Within the next two years, the Indian Oil Corporation (IOC) will build a “demo plant” to convert ethanol into biogas that may be used to power airplanes.
The ‘alcohol-to-jet (ATJ) fuel plant will also utilise grey hydrogen from its refinery to make ethanol.
Dr SSV Ramakumar, IOC’s Director (R&D and Business Development), recently revealed this during a press conference in Chennai. He said this in answer to a query on what the refiner plans to do with the grey hydrogen produced by its refineries when the company switches to green hydrogen.
When the CORSIA (Carbon Offsetting and Reduction Scheme for International Aviation) emission standards take effect in 2027, there will be a lot of demand for biogas for aviation.
In addition, when the Indian government’s rule for blending “20 percent” ethanol with gasoline takes effect in 2025, demand for ethanol would skyrocket.
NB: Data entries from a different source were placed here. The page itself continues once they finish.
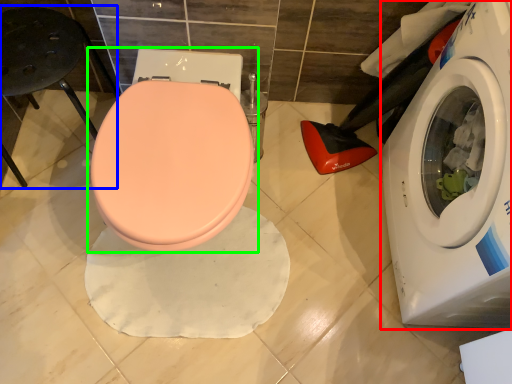
Question: Which object is positioned farthest from washing machine (highlighted by a red box)? Select from bar stool (highlighted by a blue box) and toilet (highlighted by a green box).

Choices:
 (A) bar stool
 (B) toilet

Answer: (A)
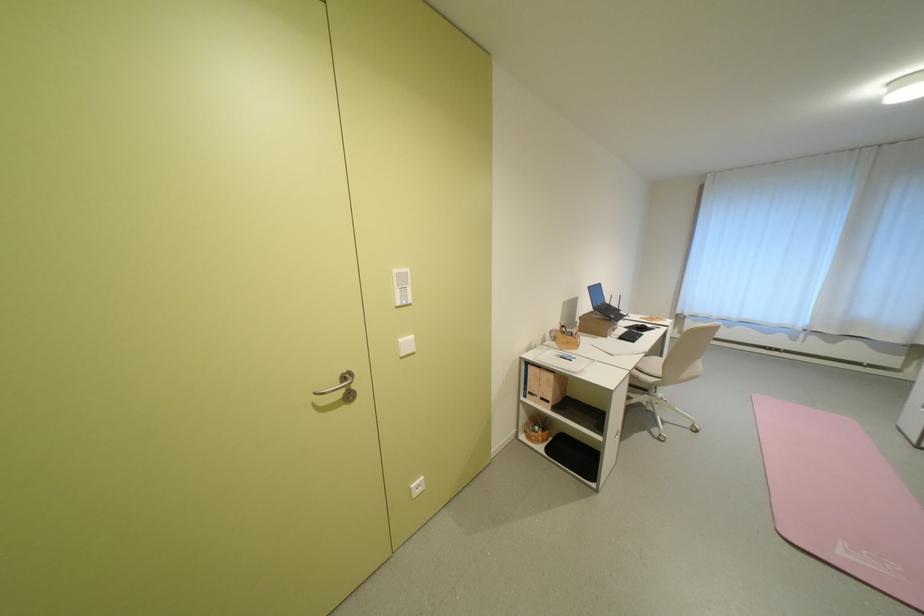
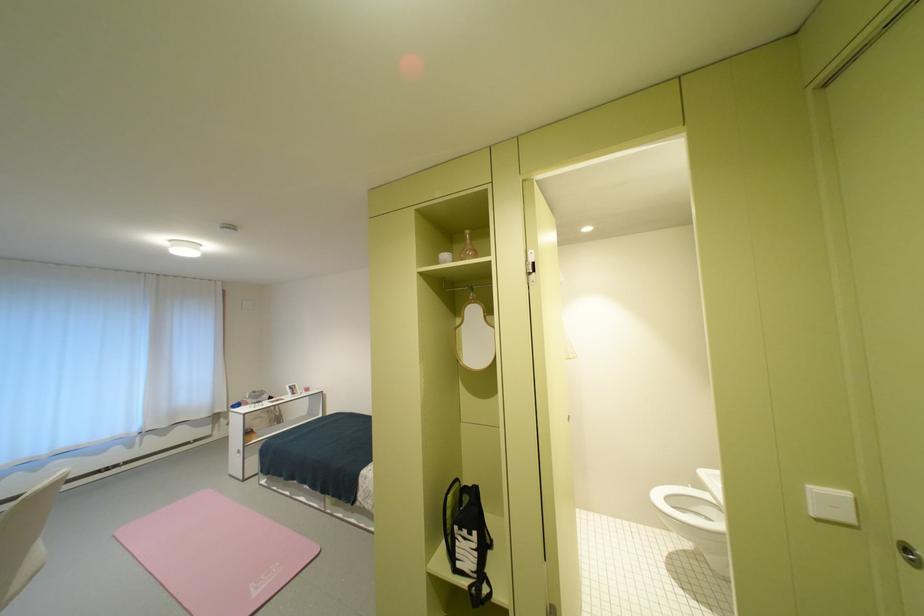
Question: The images are taken continuously from a first-person perspective. In which direction is your viewpoint rotating?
The demand for ethanol, according to Ramakumar, would be around 1,000 crore litres. India now generates 350 million litres of petrol. As a result, there is a significant deficit of 650 crore litres that requires more manufacturing capacity.
In the meanwhile, IOC wants to conduct a “no damage” test on a pipeline to determine whether steel metallurgy can resist a certain amount of hydrogen without being embrittled.
IOC has been asked by the Ministry of Petroleum and Natural Gas to conduct such a test. “We’ll conduct the no-harm test as soon as possible and submit the results to the Ministry,” Ramakumar added.
Hydrogen can be carried in (at least part of) the existing pipelines if the no-harm test is positive. “The most economically viable mode of delivering hydrogen is through pipelines,” Ramakumar said.